- **Your goal**:
The word "drag" marks the lines to copy; find all of them in the entries below.

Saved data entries

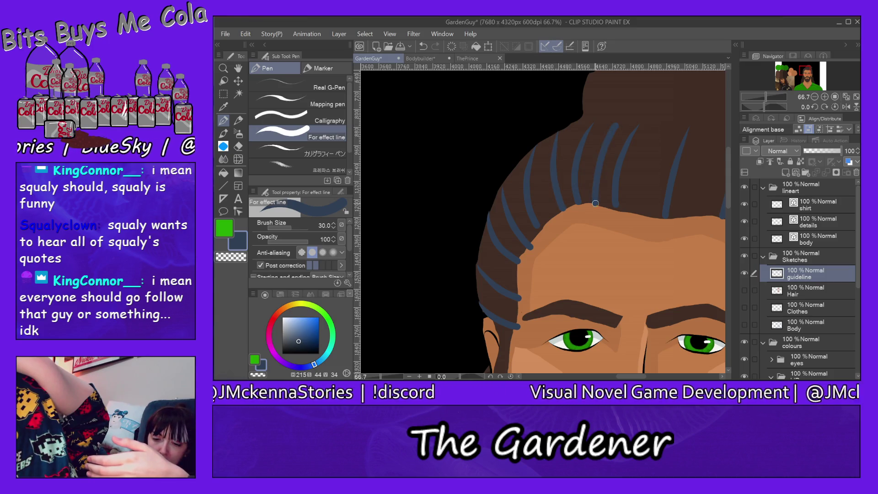
drag(663, 130, 640, 210)
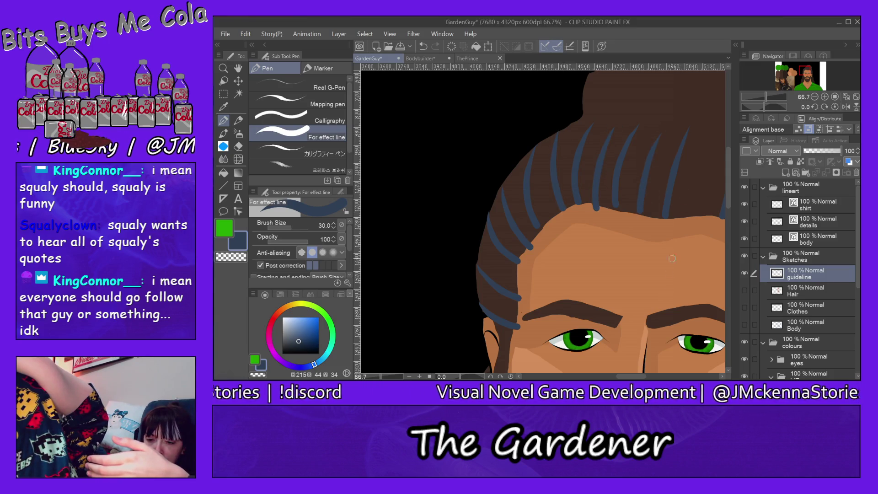
drag(643, 378, 654, 378)
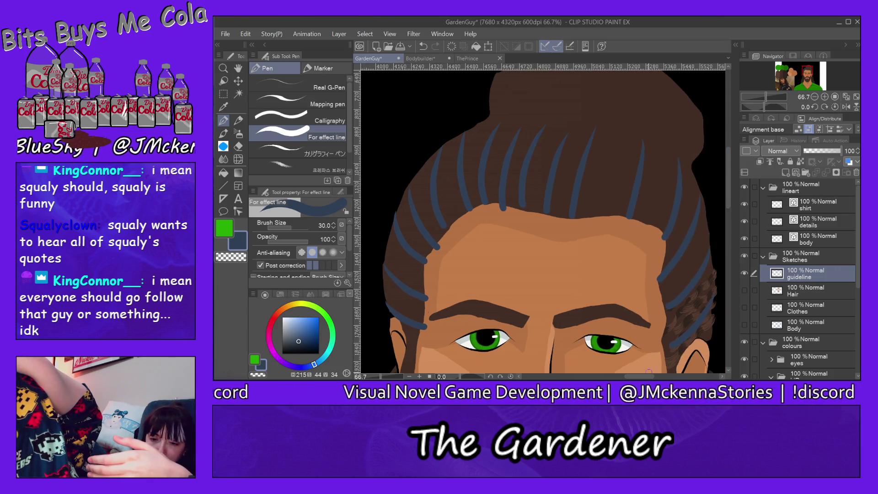
drag(617, 130, 601, 213)
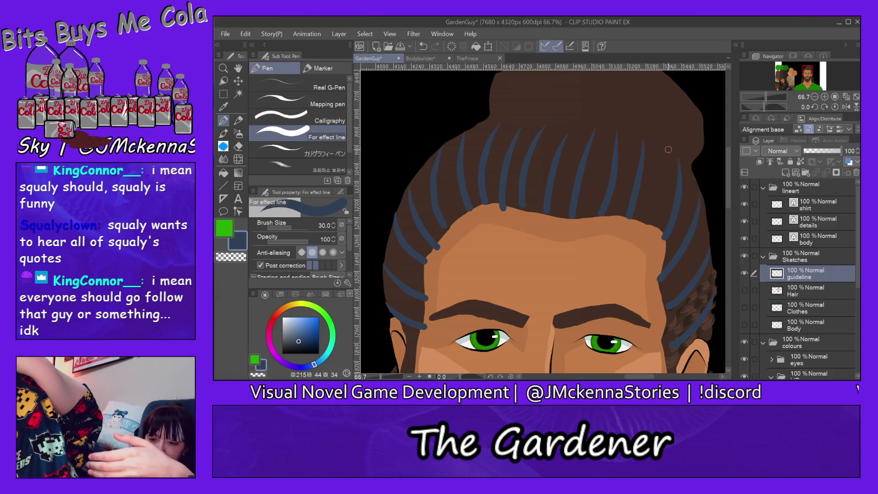
drag(665, 146, 643, 230)
drag(697, 180, 661, 256)
Step: Redraw the right-temple guide strand, trying size 50 then settling on size 25
key(bracketright)
key(bracketright)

- **Your solution**:
drag(663, 130, 640, 210)
drag(643, 378, 654, 378)
drag(617, 130, 601, 213)
drag(665, 146, 643, 230)
drag(697, 180, 661, 256)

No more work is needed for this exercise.